Hi,
I’ts possible to read the information of a PDF file specifying the page range?
I have a PDF with information about one person every two pages, that is, I need to iterate two pages only, to analyze the information there.
I am trying to do it with tika parser, but this takes all the PDF information in a single row.
Does anyone know how I can configure it to achieve what I want?
Or does anyone know how to do it other than with tika parser?
Hi @armingrudd,
The PDF is in a standard format, so i know how to extract the information there with string manipulation, but I need to get from the entire full PDF only two pages for each iteration that i do, since every 2 pages, there is a new person to parse so i can extract the information how i want to.
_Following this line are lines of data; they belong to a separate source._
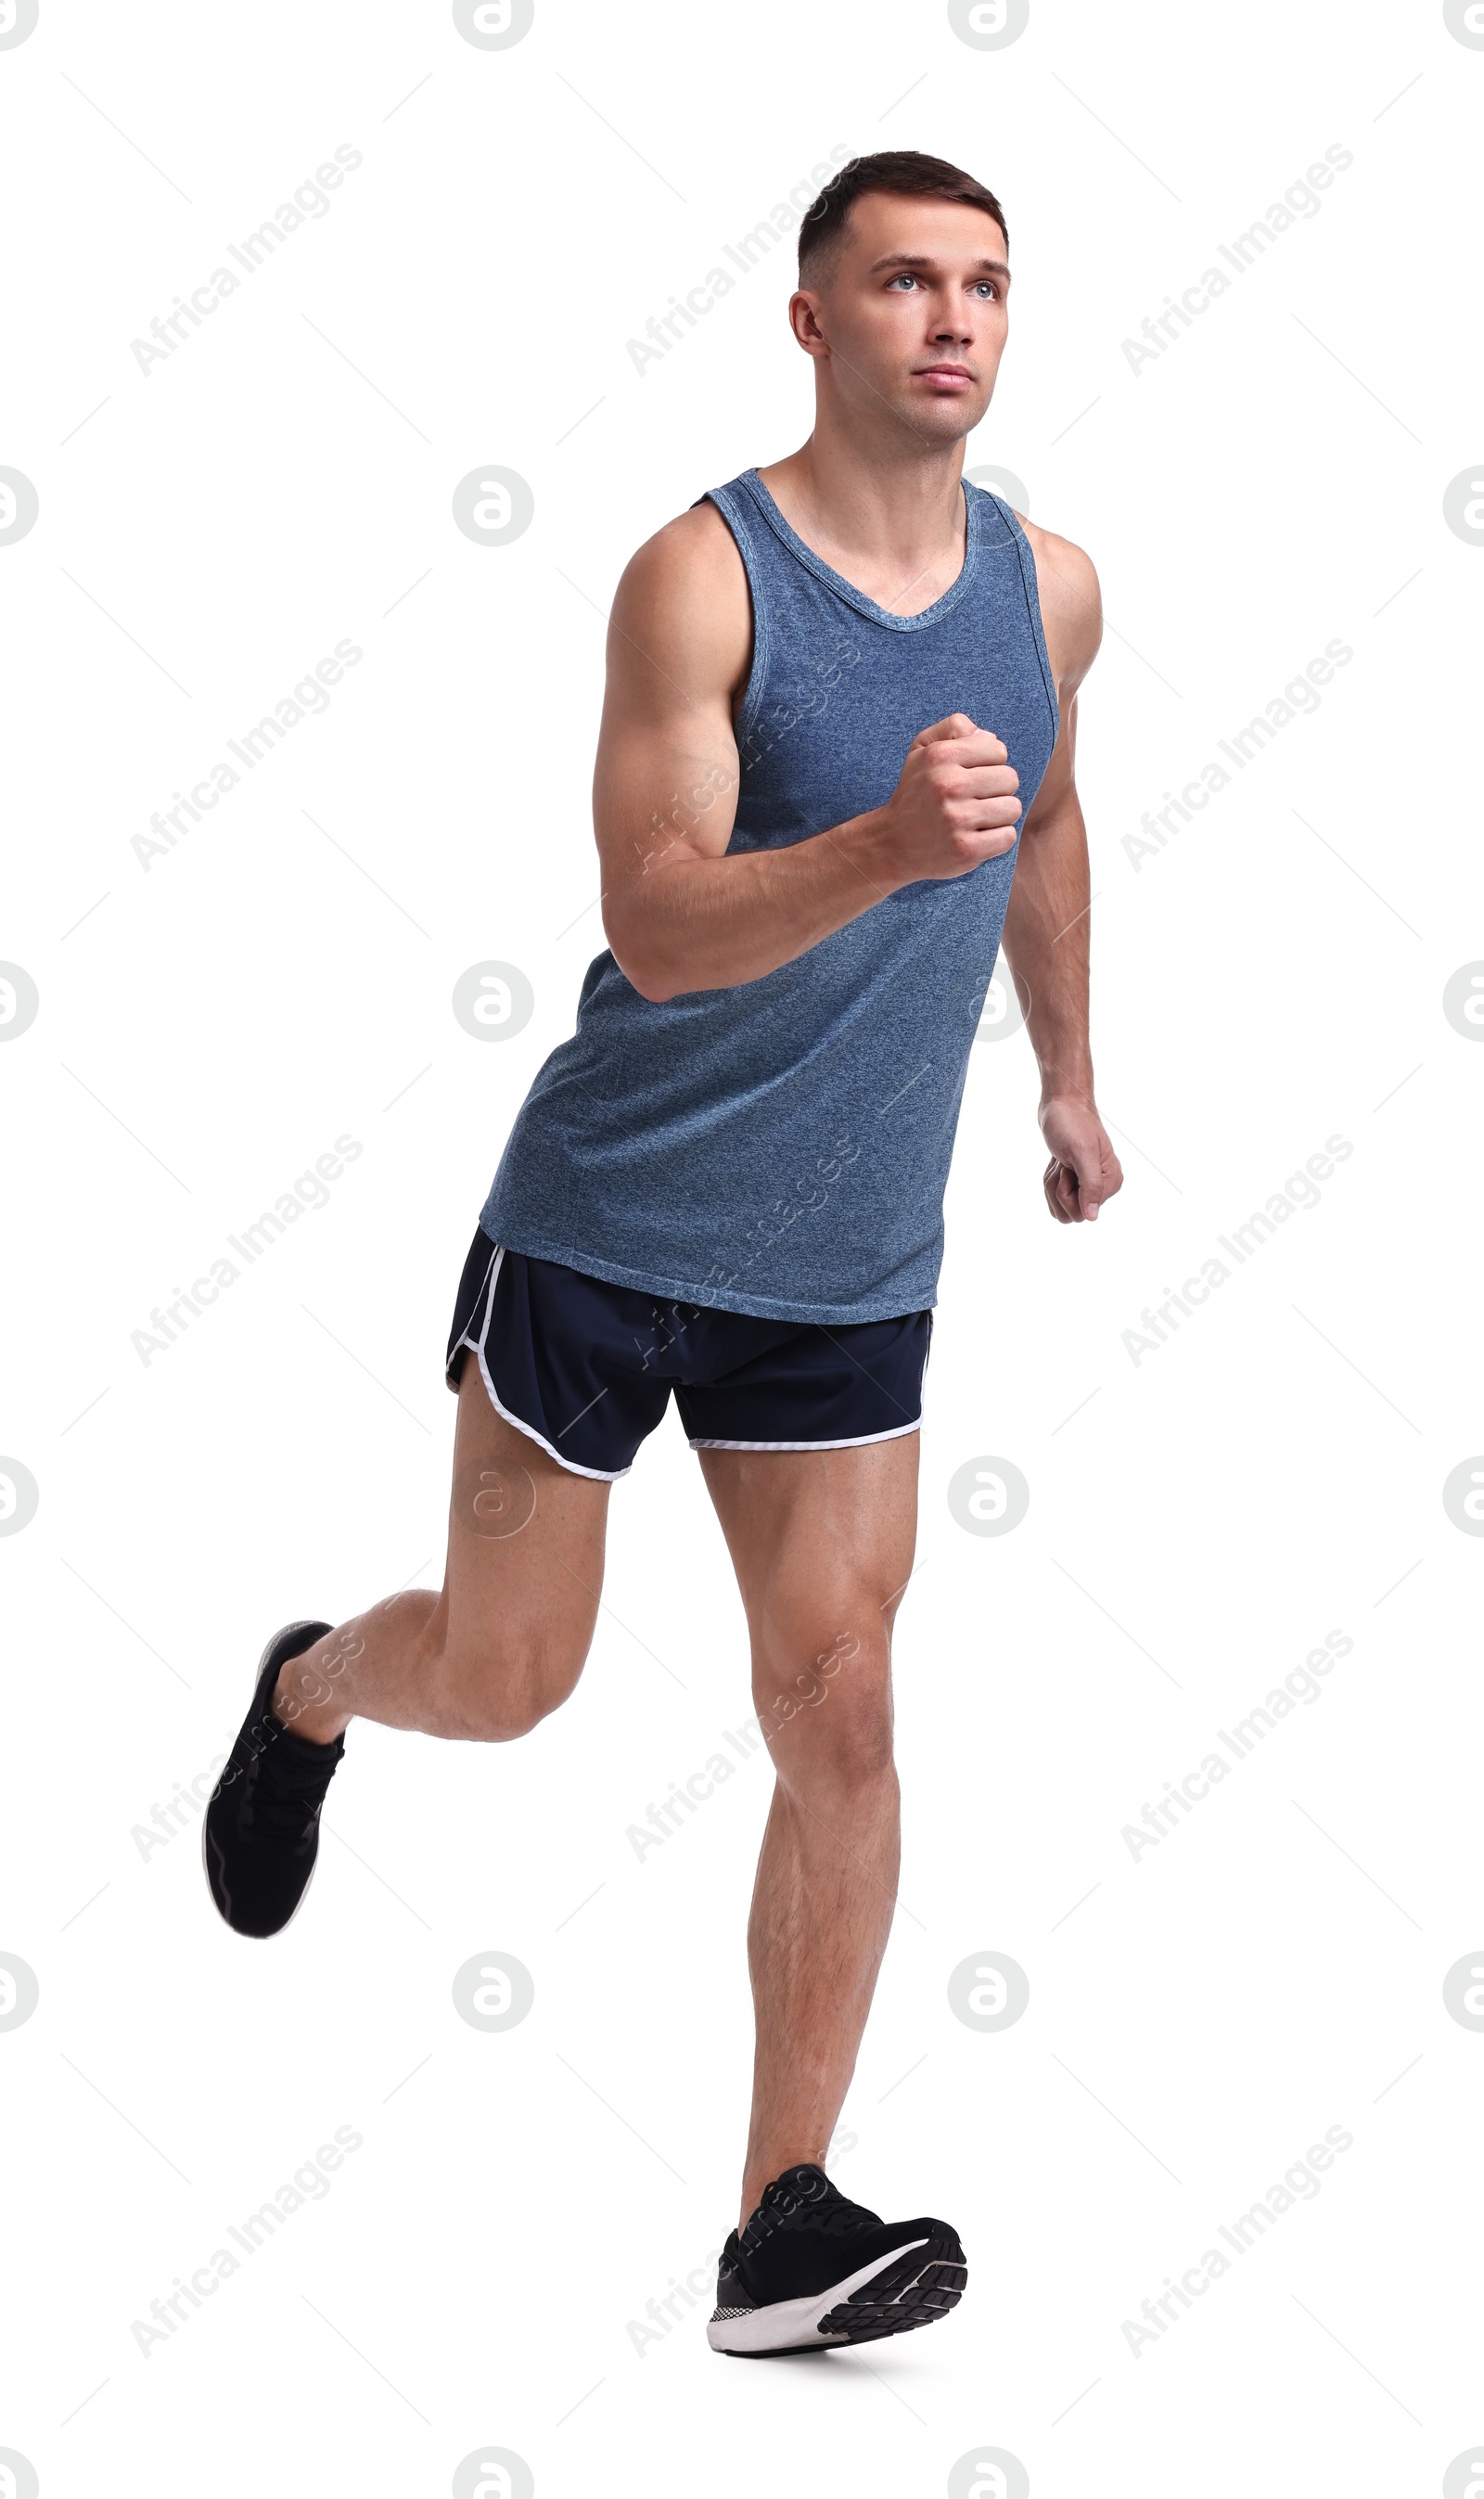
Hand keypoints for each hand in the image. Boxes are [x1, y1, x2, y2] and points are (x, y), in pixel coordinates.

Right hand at [871, 713, 1021, 885]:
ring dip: (1000, 814)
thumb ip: (953, 727)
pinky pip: (1008, 836)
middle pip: (1010, 779)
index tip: (973, 775)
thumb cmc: (915, 792)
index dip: (990, 763)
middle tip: (976, 799)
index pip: (998, 750)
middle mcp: (948, 785)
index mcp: (940, 756)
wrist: (893, 844)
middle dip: (998, 789)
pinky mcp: (966, 849)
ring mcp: (957, 819)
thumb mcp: (921, 749)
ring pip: (1012, 808)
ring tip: (978, 818)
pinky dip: (998, 838)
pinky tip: (978, 836)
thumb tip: (989, 736)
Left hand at [1040, 1096, 1122, 1223]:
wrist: (1062, 1103)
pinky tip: (1056, 1163)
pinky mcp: (1075, 1180)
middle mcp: (1103, 1186)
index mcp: (1111, 1182)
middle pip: (1069, 1213)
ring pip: (1060, 1207)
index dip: (1068, 1191)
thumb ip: (1091, 1185)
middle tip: (1062, 1163)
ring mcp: (1088, 1184)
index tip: (1070, 1165)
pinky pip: (1056, 1197)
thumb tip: (1093, 1217)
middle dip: (1056, 1188)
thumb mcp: (1081, 1153)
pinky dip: (1049, 1180)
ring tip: (1059, 1161)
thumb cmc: (1071, 1123)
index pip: (1082, 1213)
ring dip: (1051, 1183)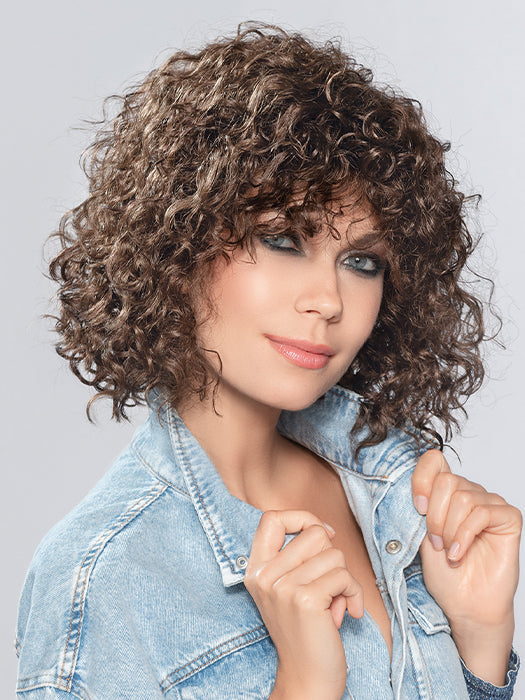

I have found a Python library called PyPDF2, using this code in Python edit variable node, I can get what I want to achieve:
from PyPDF2 import PdfFileReader
pdf_document = flow_variables[‘Location’]
with open(pdf_document, “rb”) as filehandle:
pdf = PdfFileReader(filehandle)
info = pdf.getDocumentInfo()
pages = pdf.getNumPages()
Could very well be you would have to use a loop or something. Maybe you could provide us with an example of a PDF you want to use and an extract you would expect as a result.
It looks as if the output in this case is a KNIME flow variable. Would that be sufficient or would you need a table?
How many pages are we typically talking about. A KNIME loop might be more costly than a loop inside Python. But that depends on what you want to extract.
Hi @mlauber71,
Yes, I plan to use a loop, with the number of pages of takes per iteration as a variable. I know how to do it, but I don’t know how to change the code, because it only takes one page, I need it to take a range of pages (which I would later convert to variable).
I can’t show you an example of a PDF, because it contains real information of people, but don’t worry about its structure, because the only thing I don’t know is the change in the code mentioned above about the range in the number of pages to take for each iteration, after this, as you say, I see the information as output from the knime variable, not as a table, and then I am proceeding to do string manipulation to extract the information I want.
Do you know what change I must make in the code to read not only a page, but a range of PDF pages?
pdt, the PDF only contains 50 pages, it is not so extensive.
I would assume it is the getpage command but have not tested it.
It could be you would need two python scripts one determining the number of our pages and one to loop thru them.
A working example would still go a long way. If you could provide one representing your case without spilling secrets that would be good and might other people to understand these tool.